The Times, die ook vijf sterren gaf aan de voorstelling, schreef: “Straatsburg is een soort ontmoetingspunt tussen Frankrijk en Duitsland en in zekere zin is “La Damnation” dat ook. Het is een werk waarin de extravagantie van Berlioz’ schriftuur, de filosofische strengheid van Goethe ontmoet”. De dirigent is ook een voorstander van dit orkest vanwege zijn Gallische kleuren en Germaanse discipline. Het vormt een indrukwekkende mix. De Hongaarse Mars, ingezet door Nelson met bedrieglijke rust, wordt opgebouwd tot een gedreven climax. Te midden de grote decorstukken bewondert men de delicatesse van het spel van het OPS: de glazen strijkers die de serenade van de duivel vergezellen, ‘Voici des roses’, de griezelige houtblazers van de helse geesten, en de twee instrumentale partners in de grote aria’s van Marguerite, eerst een zijdeachtige altviool, daarna een lichtgevende Engelse hoorn. Subliem.
De rolverdeling :
Marguerite, Joyce DiDonato, mezzosopraan
Faust, Michael Spyres, tenor
Méphistophélès, Nicolas Courjal, bas
Brander, Alexandre Duhamel, bariton
Une voix céleste, Verónica Silva, sopraan
Coro Gulbenkian
Koorleiding : Jorge Matta
Les Petits Chanteurs de Strasbourg – Maîtrise de l’Opéra National du Rhin
Koorleiding: Luciano Bibiloni
Strasbourg Philharmonic Orchestra
Dirigent: John Nelson (foto)
Hoogtepunten zijn de Danse de paysans, Chant de la fête de Pâques, het Chœur des buveurs met de fuga, het Chœur des gnomes et de sylphes en het Chœur des soldats, het Chanson d’étudiants, Chœur des soldats et des étudiants, Chœur de Follets, Chœur des voisins dans la rue (met het Petit chœur derrière la scène), La course à l’abîme, Pandæmonium, Épilogue sur la terre, Dans le ciel, en de Apothéose de Marguerite met het chœur d’esprits célestes.
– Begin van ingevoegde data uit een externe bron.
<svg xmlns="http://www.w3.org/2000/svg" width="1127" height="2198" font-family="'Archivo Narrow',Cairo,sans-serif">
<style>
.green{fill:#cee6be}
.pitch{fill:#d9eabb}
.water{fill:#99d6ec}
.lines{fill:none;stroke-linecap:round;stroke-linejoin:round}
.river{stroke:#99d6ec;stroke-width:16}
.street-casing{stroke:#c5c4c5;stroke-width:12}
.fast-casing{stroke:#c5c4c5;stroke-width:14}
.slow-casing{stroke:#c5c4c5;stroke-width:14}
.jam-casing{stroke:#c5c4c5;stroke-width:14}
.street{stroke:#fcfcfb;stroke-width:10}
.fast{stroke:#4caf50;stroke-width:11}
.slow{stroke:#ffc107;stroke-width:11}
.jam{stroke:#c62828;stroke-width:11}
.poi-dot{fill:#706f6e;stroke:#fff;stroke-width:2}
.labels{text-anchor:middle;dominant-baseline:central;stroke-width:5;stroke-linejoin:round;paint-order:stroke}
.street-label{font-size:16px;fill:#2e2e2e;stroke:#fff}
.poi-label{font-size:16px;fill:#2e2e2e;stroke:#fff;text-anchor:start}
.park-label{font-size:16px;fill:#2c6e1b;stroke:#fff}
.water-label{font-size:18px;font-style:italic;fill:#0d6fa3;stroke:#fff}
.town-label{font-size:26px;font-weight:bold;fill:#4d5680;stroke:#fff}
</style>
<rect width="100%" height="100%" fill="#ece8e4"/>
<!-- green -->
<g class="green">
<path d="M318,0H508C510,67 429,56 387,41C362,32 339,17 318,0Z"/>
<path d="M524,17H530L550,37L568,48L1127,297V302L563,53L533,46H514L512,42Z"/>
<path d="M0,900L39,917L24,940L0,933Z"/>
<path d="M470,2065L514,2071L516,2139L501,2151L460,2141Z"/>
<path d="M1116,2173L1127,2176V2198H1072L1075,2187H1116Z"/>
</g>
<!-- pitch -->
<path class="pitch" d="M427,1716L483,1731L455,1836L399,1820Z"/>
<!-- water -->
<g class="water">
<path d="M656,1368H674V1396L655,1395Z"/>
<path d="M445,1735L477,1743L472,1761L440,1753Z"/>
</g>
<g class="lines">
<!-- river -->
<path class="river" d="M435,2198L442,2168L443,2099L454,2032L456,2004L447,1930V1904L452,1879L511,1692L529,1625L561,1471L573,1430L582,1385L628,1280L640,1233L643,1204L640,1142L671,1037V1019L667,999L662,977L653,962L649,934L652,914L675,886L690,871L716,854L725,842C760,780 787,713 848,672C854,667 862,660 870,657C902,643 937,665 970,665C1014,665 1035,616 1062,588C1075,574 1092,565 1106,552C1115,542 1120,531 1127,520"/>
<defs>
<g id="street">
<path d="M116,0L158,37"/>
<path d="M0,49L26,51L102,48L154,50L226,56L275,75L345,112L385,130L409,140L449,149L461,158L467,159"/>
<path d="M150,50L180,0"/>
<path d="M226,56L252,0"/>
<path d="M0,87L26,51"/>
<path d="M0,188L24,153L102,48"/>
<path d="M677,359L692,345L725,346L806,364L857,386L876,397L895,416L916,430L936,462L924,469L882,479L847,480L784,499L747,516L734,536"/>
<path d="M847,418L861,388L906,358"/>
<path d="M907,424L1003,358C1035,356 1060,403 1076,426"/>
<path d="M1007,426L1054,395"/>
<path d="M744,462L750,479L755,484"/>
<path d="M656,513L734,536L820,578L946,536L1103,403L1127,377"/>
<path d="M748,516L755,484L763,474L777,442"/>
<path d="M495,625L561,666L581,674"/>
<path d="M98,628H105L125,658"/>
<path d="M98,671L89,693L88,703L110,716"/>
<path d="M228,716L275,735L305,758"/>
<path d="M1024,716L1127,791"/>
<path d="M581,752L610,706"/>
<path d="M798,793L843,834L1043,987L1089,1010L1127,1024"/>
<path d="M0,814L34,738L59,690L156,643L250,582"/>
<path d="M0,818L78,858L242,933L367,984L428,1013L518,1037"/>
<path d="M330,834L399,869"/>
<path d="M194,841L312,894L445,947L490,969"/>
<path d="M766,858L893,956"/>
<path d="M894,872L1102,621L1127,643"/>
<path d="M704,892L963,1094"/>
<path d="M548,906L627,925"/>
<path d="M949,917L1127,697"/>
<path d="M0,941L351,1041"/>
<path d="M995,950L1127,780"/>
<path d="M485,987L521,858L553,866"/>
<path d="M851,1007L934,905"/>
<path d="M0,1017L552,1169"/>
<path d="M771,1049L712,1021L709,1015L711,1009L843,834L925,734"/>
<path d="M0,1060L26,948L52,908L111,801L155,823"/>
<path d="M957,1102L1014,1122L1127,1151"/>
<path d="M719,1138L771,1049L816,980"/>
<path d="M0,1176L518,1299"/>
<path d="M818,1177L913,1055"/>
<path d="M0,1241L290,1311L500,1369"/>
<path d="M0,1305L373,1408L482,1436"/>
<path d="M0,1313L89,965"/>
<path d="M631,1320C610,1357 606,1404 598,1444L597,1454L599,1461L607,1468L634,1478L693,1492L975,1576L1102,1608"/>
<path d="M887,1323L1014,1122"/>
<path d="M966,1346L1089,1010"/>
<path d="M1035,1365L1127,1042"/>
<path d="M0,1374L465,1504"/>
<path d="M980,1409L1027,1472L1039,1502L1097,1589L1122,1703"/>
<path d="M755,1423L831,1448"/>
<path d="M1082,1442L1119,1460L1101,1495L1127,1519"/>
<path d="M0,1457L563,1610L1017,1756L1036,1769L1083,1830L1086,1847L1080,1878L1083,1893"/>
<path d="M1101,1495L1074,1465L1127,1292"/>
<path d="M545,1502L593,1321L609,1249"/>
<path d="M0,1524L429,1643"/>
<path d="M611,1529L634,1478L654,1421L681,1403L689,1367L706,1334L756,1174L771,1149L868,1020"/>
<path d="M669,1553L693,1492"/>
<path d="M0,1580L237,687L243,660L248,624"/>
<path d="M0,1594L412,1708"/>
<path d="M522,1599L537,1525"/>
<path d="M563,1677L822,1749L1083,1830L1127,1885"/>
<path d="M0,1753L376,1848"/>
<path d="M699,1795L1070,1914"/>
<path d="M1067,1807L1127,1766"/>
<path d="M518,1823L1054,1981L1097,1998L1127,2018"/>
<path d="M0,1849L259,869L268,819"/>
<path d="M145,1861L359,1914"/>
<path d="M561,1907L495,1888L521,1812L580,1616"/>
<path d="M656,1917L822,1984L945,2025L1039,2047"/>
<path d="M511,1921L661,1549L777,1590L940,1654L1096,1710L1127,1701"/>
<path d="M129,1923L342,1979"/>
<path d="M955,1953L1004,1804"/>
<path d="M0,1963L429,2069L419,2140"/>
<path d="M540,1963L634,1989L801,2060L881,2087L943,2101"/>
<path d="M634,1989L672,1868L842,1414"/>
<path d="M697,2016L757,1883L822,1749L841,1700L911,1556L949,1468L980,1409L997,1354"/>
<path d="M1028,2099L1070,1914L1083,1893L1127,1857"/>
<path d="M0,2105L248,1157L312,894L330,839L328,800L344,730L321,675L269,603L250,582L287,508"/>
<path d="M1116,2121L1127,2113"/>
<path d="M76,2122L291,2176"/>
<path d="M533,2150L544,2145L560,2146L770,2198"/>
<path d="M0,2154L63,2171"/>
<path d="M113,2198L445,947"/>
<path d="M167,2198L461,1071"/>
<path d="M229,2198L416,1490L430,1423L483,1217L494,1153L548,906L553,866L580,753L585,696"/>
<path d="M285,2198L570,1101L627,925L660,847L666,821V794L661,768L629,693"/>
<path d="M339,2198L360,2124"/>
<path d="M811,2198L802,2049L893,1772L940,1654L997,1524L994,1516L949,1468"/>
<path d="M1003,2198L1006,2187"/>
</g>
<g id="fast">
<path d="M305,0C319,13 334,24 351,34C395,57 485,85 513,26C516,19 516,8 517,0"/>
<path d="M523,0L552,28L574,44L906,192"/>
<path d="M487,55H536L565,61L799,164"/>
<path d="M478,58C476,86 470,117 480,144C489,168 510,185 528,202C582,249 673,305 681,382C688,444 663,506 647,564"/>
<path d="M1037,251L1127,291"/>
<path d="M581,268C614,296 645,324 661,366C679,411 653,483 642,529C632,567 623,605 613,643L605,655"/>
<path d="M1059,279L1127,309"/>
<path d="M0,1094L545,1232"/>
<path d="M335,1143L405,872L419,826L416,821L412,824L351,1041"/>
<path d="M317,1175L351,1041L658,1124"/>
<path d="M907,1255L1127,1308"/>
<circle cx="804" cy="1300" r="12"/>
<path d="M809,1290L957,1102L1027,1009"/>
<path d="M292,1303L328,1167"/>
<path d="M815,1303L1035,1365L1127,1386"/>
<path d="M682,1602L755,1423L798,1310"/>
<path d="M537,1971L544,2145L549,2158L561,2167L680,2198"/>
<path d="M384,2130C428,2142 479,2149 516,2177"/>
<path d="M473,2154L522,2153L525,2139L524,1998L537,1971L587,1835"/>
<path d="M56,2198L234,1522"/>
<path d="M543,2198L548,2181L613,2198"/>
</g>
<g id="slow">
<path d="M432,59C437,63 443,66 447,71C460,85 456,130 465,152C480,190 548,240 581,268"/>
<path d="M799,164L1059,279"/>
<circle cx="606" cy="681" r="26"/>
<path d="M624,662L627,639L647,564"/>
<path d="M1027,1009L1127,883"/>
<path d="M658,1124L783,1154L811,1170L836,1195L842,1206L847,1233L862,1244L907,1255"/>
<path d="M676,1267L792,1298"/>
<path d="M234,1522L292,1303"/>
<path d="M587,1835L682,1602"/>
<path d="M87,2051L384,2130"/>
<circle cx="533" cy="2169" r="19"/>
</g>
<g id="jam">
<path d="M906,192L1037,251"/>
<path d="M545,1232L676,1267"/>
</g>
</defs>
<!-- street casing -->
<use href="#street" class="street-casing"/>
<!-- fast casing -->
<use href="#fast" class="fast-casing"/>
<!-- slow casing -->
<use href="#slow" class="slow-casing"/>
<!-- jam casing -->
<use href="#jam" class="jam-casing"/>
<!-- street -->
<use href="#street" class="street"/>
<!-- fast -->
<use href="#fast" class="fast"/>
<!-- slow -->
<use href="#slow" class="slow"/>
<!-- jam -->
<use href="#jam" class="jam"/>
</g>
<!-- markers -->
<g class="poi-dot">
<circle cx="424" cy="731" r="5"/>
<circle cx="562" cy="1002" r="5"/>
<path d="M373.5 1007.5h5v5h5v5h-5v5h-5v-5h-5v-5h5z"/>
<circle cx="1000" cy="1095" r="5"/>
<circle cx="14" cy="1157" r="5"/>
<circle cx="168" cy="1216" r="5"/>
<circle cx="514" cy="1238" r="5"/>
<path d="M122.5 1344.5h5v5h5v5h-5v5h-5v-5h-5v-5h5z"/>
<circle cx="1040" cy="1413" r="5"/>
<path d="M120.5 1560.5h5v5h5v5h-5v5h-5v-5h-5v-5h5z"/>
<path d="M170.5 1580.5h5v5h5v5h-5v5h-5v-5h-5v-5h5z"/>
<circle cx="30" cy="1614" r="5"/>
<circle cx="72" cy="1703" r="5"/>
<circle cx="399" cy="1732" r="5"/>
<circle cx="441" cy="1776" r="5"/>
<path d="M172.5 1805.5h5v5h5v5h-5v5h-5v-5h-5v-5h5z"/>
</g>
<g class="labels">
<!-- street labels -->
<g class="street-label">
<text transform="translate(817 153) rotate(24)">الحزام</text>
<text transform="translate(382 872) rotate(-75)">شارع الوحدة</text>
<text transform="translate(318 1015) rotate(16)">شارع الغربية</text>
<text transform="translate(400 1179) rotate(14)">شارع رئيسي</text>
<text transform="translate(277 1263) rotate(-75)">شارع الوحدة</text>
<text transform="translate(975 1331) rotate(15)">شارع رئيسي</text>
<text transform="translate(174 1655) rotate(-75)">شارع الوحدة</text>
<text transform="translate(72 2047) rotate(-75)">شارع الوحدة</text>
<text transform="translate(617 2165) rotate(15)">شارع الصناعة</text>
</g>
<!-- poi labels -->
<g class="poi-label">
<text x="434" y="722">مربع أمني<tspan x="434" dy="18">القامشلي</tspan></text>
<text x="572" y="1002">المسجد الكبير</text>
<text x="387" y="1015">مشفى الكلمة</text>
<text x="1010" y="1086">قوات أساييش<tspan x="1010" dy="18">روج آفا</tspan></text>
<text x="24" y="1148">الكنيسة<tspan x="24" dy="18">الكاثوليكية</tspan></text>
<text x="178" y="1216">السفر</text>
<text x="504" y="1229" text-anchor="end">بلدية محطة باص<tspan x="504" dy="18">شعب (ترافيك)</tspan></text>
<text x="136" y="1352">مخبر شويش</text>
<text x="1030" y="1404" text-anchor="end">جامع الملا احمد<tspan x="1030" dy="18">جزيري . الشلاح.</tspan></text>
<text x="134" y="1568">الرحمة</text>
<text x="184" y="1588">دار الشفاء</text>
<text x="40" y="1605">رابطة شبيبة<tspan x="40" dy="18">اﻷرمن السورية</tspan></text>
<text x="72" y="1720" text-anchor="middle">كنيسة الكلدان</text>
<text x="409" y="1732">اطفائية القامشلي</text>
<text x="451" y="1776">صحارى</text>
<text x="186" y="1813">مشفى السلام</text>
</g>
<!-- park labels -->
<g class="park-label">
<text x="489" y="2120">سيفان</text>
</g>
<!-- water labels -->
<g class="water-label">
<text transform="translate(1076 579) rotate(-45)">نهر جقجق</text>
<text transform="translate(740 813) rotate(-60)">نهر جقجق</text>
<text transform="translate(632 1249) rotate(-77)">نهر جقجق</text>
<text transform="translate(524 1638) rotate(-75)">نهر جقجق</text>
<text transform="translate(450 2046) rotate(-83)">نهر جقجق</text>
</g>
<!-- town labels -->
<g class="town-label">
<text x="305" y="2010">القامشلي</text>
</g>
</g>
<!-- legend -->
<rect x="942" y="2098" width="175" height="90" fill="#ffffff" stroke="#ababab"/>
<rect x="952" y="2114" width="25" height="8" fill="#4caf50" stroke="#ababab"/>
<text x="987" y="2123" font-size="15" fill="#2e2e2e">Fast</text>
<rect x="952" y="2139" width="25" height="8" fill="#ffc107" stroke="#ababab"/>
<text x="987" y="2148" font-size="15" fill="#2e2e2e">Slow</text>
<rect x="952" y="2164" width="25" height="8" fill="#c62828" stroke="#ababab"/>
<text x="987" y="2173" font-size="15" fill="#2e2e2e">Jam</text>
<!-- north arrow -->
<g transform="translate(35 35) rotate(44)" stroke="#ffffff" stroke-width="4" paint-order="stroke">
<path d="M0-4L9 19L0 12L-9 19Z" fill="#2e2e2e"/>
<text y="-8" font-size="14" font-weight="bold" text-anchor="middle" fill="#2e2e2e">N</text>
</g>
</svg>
Als bonus dvd, zes hoogtepunten van het live concert in het Auditorium Erasme in Straatsburg op 25 april 2019, de Marche hongroise, “Une puce gentille” door Nicolas Courjal, “Grand Dieu… Ange adoré”, door Joyce DiDonato en Michael Spyres, “D’amour l’ardente flamme: Au son des trompettes” door Joyce DiDonato en het koor, “Nature immense”door Michael Spyres, en “La course à l’abîme: Pandæmonium” door Michael Spyres, Nicolas Courjal en het koor. Magnifiek. Niet te missen!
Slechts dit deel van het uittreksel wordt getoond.